Государь Императоръ послалъ туда Дѣтей своихъ, Вел. Кн. Михаила Николаевича и Николая Николаевича, причемъ писалъ къ князю Горчакову слѣдующее:
«Полагаю, что долгъ чести требуетъ, чтобы ты Моихъ рекрутъ немедля отправилъ въ Крымъ, къ Меньшикову, съ тѣмъ, чтобы они тамъ оставались при немъ до минованія опасности, или до изгнанія непріятеля; потомъ же, чтобы воротились къ тебѣ. Ежели опасность есть, то не Моимъ дѣтямъ удаляться отъ нея, а собой подавать примѣръ другимъ.

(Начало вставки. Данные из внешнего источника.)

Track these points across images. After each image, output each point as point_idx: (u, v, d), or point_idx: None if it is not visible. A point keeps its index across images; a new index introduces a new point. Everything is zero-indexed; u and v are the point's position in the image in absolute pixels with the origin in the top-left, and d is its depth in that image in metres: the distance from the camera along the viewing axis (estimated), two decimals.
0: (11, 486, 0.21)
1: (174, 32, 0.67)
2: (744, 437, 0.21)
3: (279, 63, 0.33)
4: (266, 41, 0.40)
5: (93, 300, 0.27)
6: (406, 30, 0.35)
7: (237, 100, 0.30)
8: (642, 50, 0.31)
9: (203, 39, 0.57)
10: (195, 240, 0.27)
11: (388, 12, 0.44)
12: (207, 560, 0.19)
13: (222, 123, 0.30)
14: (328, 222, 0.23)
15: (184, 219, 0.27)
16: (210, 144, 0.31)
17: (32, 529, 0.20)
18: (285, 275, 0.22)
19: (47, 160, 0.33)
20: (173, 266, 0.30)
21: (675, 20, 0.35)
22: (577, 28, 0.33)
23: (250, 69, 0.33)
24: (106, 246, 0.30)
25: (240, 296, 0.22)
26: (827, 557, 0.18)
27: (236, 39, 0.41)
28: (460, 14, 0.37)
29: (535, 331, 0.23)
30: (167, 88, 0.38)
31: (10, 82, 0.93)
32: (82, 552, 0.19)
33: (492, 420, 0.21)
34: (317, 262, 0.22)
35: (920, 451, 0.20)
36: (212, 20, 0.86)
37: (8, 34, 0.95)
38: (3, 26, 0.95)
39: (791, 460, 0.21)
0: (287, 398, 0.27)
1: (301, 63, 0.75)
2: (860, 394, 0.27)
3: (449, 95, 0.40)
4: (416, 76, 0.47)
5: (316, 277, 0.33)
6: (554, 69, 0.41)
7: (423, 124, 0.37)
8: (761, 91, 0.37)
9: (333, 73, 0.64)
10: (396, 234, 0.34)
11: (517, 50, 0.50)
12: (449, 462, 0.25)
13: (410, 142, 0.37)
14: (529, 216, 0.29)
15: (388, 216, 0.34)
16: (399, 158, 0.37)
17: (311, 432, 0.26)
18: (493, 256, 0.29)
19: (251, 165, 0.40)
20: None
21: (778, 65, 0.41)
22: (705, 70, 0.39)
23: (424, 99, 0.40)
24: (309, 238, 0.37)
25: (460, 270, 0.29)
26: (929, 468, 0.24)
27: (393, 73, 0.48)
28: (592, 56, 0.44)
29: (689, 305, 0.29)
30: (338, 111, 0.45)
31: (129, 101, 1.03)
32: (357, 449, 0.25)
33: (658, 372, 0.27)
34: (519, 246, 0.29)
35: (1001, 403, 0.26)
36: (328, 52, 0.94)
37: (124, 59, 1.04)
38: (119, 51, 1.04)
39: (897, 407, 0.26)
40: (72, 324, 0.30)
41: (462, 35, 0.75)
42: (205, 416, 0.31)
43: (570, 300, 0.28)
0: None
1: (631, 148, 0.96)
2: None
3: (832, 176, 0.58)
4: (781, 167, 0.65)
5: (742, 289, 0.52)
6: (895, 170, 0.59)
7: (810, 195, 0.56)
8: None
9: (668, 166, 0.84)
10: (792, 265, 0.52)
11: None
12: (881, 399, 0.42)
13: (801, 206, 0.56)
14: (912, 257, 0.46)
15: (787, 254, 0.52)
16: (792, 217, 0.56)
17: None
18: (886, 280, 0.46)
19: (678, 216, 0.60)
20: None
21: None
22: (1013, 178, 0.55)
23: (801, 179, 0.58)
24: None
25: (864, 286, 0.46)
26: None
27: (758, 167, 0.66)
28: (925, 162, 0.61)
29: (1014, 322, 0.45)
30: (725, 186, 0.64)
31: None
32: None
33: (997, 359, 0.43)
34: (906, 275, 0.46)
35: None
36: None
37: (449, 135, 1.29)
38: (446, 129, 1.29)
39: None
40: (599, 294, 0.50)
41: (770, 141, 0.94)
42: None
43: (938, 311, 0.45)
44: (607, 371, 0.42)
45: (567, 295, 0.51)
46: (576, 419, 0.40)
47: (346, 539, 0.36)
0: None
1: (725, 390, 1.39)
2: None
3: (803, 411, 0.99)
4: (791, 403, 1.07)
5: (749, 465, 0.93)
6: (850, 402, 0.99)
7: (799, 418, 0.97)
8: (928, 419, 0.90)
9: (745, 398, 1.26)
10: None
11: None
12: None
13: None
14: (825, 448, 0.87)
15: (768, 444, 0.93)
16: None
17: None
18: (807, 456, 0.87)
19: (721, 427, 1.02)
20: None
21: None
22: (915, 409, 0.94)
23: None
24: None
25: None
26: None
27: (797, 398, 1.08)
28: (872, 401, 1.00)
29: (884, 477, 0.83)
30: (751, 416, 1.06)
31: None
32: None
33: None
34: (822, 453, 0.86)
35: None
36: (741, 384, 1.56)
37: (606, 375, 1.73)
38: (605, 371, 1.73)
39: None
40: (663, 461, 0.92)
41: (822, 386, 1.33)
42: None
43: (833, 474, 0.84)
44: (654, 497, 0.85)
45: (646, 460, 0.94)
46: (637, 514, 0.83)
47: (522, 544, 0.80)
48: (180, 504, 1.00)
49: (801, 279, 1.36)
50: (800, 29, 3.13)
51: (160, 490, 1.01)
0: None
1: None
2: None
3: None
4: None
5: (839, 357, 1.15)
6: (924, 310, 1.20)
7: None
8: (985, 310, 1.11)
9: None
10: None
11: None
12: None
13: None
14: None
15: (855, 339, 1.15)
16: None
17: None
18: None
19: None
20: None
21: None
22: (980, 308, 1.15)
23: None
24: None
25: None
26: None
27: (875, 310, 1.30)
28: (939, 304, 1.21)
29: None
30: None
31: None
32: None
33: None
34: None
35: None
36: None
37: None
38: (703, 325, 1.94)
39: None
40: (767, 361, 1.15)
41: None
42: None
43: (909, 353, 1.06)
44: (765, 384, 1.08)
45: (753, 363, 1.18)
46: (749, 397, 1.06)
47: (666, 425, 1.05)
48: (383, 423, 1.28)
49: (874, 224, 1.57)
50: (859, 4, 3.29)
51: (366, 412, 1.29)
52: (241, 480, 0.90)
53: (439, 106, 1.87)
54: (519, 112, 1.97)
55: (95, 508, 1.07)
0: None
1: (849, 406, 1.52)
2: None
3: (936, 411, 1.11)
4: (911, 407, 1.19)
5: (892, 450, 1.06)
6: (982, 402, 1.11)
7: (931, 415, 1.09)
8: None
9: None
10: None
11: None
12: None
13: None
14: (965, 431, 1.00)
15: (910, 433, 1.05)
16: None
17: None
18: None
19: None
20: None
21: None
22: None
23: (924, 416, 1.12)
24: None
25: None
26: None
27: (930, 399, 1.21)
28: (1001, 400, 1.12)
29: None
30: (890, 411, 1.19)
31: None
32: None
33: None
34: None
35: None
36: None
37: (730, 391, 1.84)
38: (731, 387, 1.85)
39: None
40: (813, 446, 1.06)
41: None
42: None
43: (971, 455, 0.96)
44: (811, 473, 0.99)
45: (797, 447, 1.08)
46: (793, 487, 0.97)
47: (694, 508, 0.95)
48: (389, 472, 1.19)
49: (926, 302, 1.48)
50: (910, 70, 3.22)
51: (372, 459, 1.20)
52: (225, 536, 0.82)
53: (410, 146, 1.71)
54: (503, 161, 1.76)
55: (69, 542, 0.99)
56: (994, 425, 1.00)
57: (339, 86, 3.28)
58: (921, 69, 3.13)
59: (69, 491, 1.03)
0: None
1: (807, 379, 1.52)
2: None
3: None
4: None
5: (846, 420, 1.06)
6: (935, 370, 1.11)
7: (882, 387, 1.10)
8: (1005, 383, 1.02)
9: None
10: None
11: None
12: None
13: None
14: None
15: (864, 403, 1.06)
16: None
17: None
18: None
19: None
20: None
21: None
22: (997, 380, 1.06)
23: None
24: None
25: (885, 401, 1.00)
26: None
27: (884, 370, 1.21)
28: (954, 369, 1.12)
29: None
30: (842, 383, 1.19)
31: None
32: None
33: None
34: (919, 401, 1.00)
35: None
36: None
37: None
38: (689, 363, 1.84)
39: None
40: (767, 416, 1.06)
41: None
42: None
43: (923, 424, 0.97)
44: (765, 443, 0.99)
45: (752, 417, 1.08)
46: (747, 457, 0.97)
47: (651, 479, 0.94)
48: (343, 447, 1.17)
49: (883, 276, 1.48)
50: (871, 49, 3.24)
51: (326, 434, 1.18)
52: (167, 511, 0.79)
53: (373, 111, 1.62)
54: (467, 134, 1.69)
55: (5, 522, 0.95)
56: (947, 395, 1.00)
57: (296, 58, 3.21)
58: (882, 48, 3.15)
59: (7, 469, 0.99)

Итакъ съ Богомъ, вели имъ отправиться туда».
"Прощай, обнимаю тебя душевно, да хранитъ тебя Господь.
«Обними Моихъ рекрутъ, благослови ихъ путь, и всѣмъ нашимъ поклонись».
Въ другомъ письмѣ къ князю Меньшикову отъ 14-го октября.
«… Сыновьямъ Моимъ Николаю и, Михаилу дозволилъ Я ѣхать къ тебѣ: пусть, присутствіе ихъ при тебѣ докажетъ войскамъ степень Моей довѣренности; пусть дѣти учатся дѣлить опасности ваши и примѣромъ своимъ служить одобреніемъ Храбрымъ нашимъ сухопутнымъ и морскимъ молодцамъ, которымъ Я ввѣряю. Обнимаю отъ, души; да хранитъ тебя и всѣхъ васъ Милосердный Богъ. Сегодня отслужили мы панихиду по почтенномъ героѣ Корниловѣ и горько плакали. Царство ему Небесное!»[3].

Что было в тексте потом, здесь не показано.